A lack of basic support and damaging stigma means the needs of menopausal women are being ignored in the workplace and by healthcare providers, according to a report.
The study by charity The Fawcett Society sponsored by construction and property firm the Wates Group, shows the majority of women polled (77%) find at least one menopause symptom ‘very difficult’, with women most likely to say they find sleeping (84%), brain fog (73%), and anxiety or depression (69%) difficult. 44% of women in employment say their ability to work has been affected and 52% say they have lost confidence.
Despite this, eight in 10 menopausal women say their workplace has no basic support in place for them – no support networks (79%), no absence policies (81%) and no information sharing with staff (79%). The study shows that 10% of menopausal and perimenopausal women who have worked during their menopause have left work because of their symptoms – mapped on to the UK population this represents a shocking 333,000 women leaving jobs owing to the menopause.

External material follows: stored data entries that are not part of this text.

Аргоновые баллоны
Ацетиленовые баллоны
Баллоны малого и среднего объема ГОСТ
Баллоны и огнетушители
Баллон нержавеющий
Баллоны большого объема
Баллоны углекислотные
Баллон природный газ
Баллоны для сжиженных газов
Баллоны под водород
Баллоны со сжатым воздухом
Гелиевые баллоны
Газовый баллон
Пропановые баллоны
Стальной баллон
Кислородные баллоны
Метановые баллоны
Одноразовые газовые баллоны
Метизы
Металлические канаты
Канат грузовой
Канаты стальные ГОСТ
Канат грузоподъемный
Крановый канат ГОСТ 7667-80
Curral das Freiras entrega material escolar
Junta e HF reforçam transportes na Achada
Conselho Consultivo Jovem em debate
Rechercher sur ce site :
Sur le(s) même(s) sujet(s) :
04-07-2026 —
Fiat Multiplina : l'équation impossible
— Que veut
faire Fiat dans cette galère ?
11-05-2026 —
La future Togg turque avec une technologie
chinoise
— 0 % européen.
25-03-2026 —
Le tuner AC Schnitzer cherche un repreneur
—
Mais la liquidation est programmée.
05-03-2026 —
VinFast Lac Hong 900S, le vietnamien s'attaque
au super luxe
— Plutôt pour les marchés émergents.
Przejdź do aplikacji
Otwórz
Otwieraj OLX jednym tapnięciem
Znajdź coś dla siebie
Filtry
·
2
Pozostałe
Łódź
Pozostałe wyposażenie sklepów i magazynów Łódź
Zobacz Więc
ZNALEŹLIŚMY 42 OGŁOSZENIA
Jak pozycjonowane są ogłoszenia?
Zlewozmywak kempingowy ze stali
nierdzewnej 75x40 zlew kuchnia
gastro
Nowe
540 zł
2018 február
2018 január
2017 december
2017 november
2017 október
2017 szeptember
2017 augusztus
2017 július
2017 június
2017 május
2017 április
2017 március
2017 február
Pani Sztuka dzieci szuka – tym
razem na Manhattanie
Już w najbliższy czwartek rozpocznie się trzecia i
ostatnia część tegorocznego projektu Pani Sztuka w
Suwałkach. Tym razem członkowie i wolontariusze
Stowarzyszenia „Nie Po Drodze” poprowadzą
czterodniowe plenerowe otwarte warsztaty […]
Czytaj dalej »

The report contains the findings of a survey of at least 4,000 menopausal women. The large size of the survey means the report can look in detail at the experiences of different kinds of women and it revealed that:
- 22% of disabled women who have been employed during the menopause said they had left a job owing to their symptoms compared with 9% of non-disabled women
- 23% of key worker women say that their uniforms are uncomfortable given their menopause symptoms
- 45% of Black and minoritised women say it took many appointments for their GP to realise they were experiencing the menopause, compared with 30% of white women.
Fawcett is calling on the government to respond to these findings by:
- requiring employers to have menopause action plans
- make flexible work the default
- implementing a public information campaign and inviting every woman in to speak with her GP about menopause at an appropriate age
- ensuring that GPs receive mandatory training to help diagnose menopause earlier.
Jemima Olchawski, Fawcett Society chief executive, said: “Menopausal women are experiencing unnecessary misery and it’s a national scandal. From waiting too long for the right care to uniforms that cause unnecessary discomfort, women are being badly let down.
“333,000 women have left the workplace as a result of their symptoms. This is a huge loss to those women but also to our economy. Do we really think we can afford to disregard these women with all the talent, potential and experience they bring to our workplaces?
“What’s so frustrating is that this is completely unnecessary. Our research shows that providing flexible working options, training for managers and support networks would hugely benefit women and in turn, encourage them to stay in the workforce.
“The government needs to make urgent changes, from requiring employers to have menopause action plans, to creating a route into menopause healthcare, to ensuring that GPs are adequately trained to spot menopause symptoms. For too long, menopause has been shrouded in stigma, we need to break the culture of silence and ensure menopausal women are treated with the dignity and support they deserve instead of being expected to just get on with it.”
Carolyn Harris MP, a member of the Commons’ Women and Equalities Committee, said: “Women aren't asking for a lot – we make up 51% of the population and we all go through the menopause. But too many doctors are still out there prescribing antidepressants instead of HRT because they aren’t getting sufficient training and they haven't got up-to-date information. And, whilst there are pockets of really good practice out there, too few employers are providing any form of support for the women who work for them.
“This is a big issue, and we need big solutions – but they don’t need to be expensive or particularly complex. Women need the right information and support and for them to get that we need to ensure that medical professionals and employees are also getting the right information and support too – it's not that difficult to do.”
David Allen, chief executive of the Wates Group, which sponsored the report, said: "The real, lasting change that’s needed to increase understanding and improve support around menopause can only be delivered through effective collaboration between business, government, and society. So, the provision of flexible working options, better training for managers and leaders, and access to support networks will have their maximum impact only if they’re supported by a national public health campaign and easier access to primary care services.”
A full copy of Menopause and the Workplace report can be found here.
Facilitate has approached the government for a response.